Here’s my take on it. It requires tuples instead of lists for hashability:

def method2(size):
    ret = set()
    while len(ret) < size:
        ret.add((random.randint(0, 99), random.randint(0, 99)))
    return ret

Just make sure that the limit is sane as other answerers have pointed out. For sane input, this is better algorithmically O(n) as opposed to O(n^2) because of the set instead of list. Also, python is much more efficient about loading locals than globals so always put this stuff in a function.

EDIT: Actually, I’m not sure that they’re O(n) and O(n^2) respectively because of the probabilistic component but the estimations are correct if n is taken as the number of unique elements that they see. They’ll both be slower as they approach the total number of available spaces. If you want an amount of points which approaches the total number available, then you might be better off using:

import random
import itertools

def method2(size, min_, max_):
    range_ = range(min_, max_)
    points = itertools.product(range_, range_)
    return random.sample(list(points), size)
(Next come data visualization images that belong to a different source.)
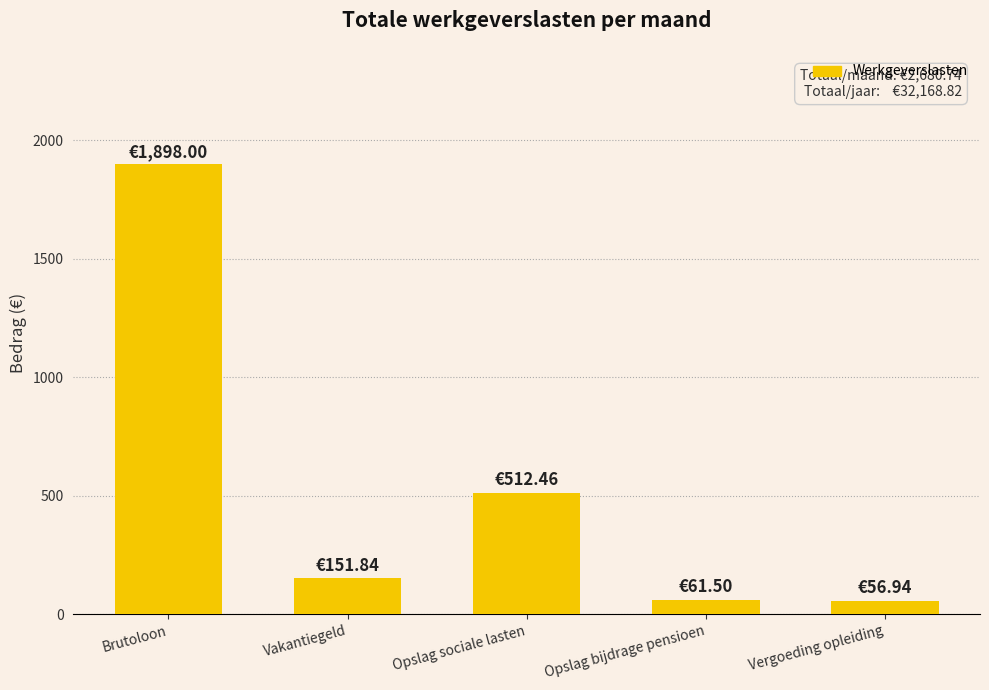

What is the change in value from Brutoloon to Opslag bijdrage pensioen?

-1836.5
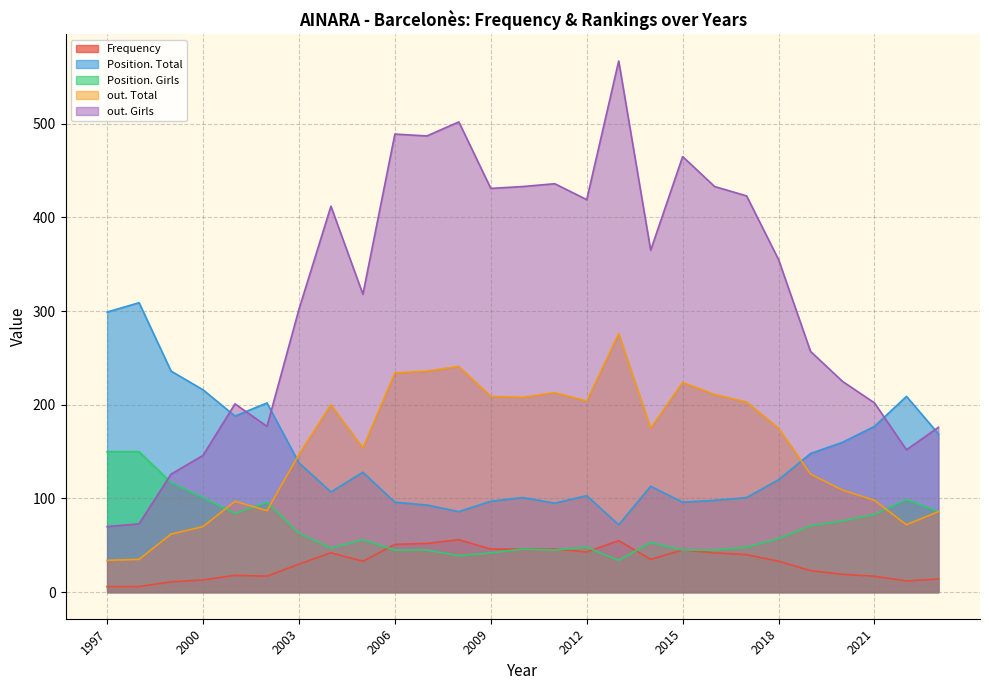

At which category is the sum across all series the highest?

2013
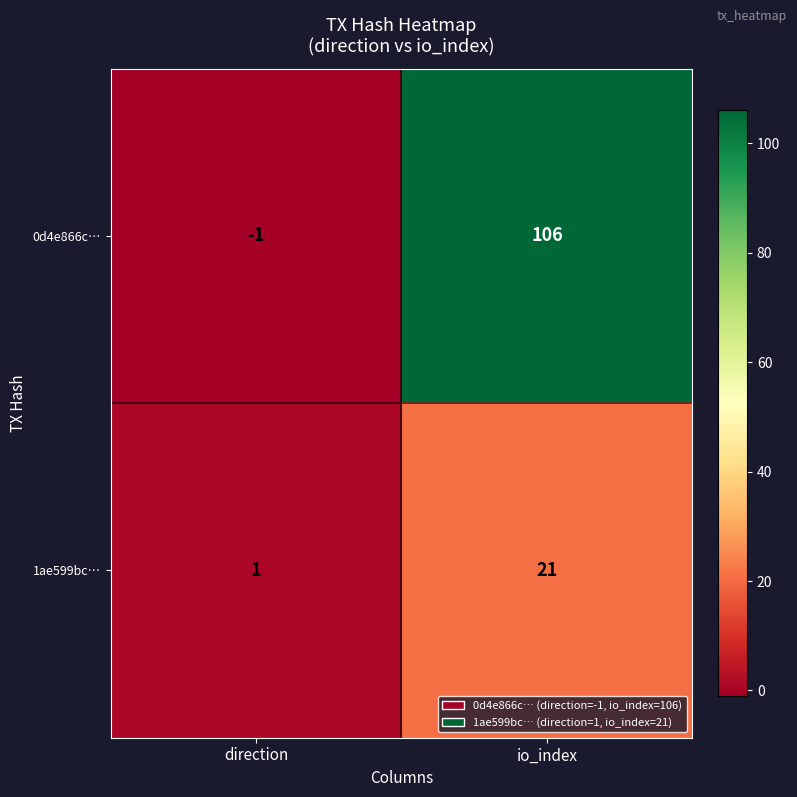

What is the average value of the 1ae599bc… series?

11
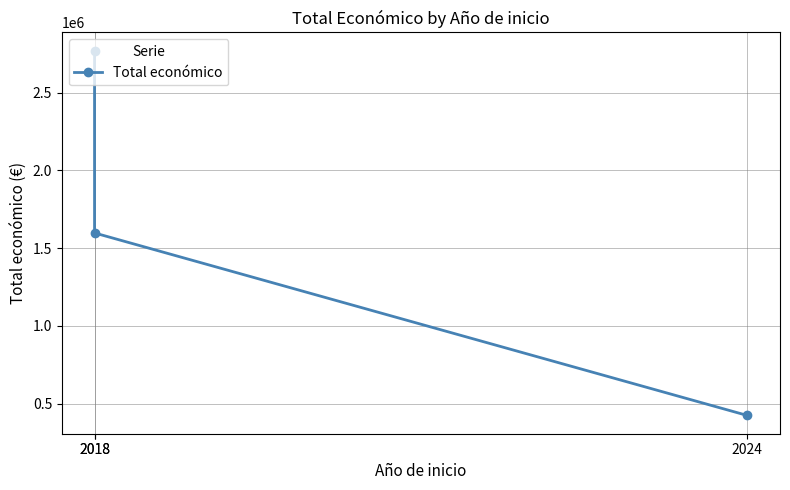

Where is the data nearest to the value 1597039?

2018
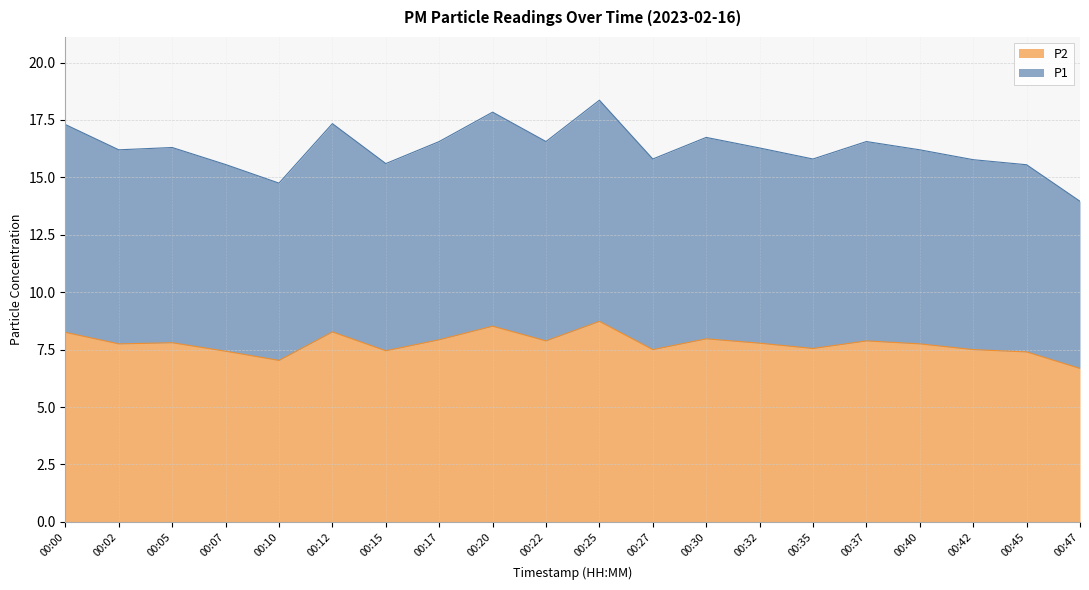

At how many categories does at least one series exceed 17?

4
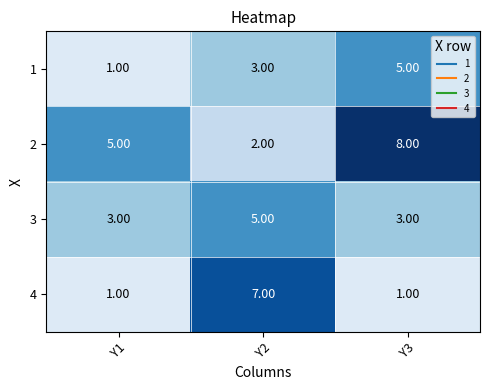

Is the value of 2 at Y1 greater than the value of 1 at Y2?

Yes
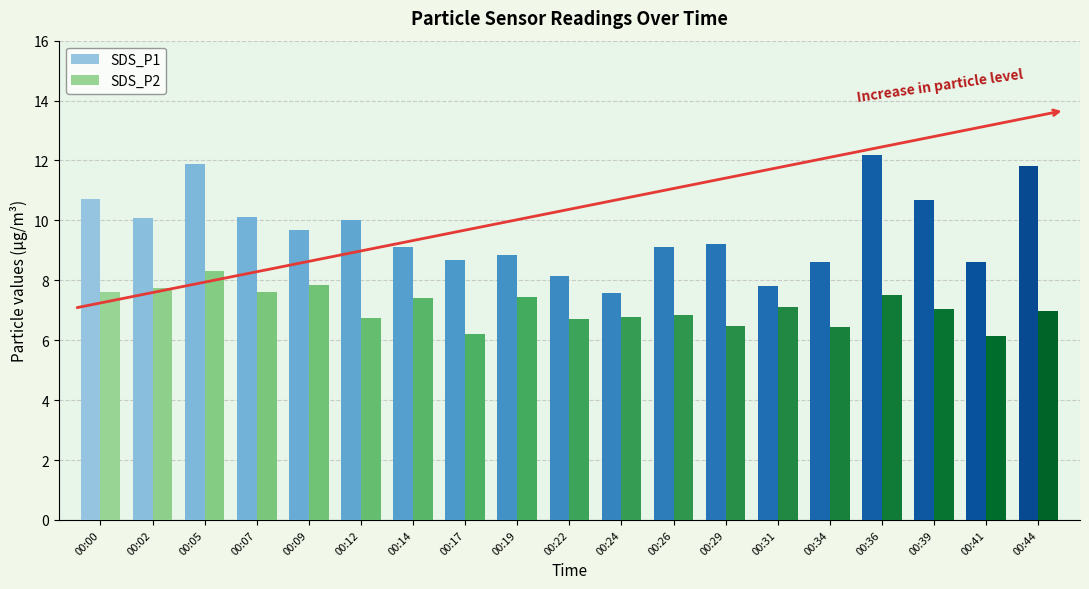

How many series are shown in this chart?

2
This will be a memory hog but is sure to be faster as the density of points increases because it avoids looking at the same point more than once. Another option worth profiling (probably better than last one) would be

def method3(size, min_, max_):
    range_ = range(min_, max_)
    points = list(itertools.product(range_, range_))

    N = (max_ - min_)**2
    L =  N - size
    i = 1
    while i <= L:
        del points[random.randint(0, N - i)]
        i += 1
    return points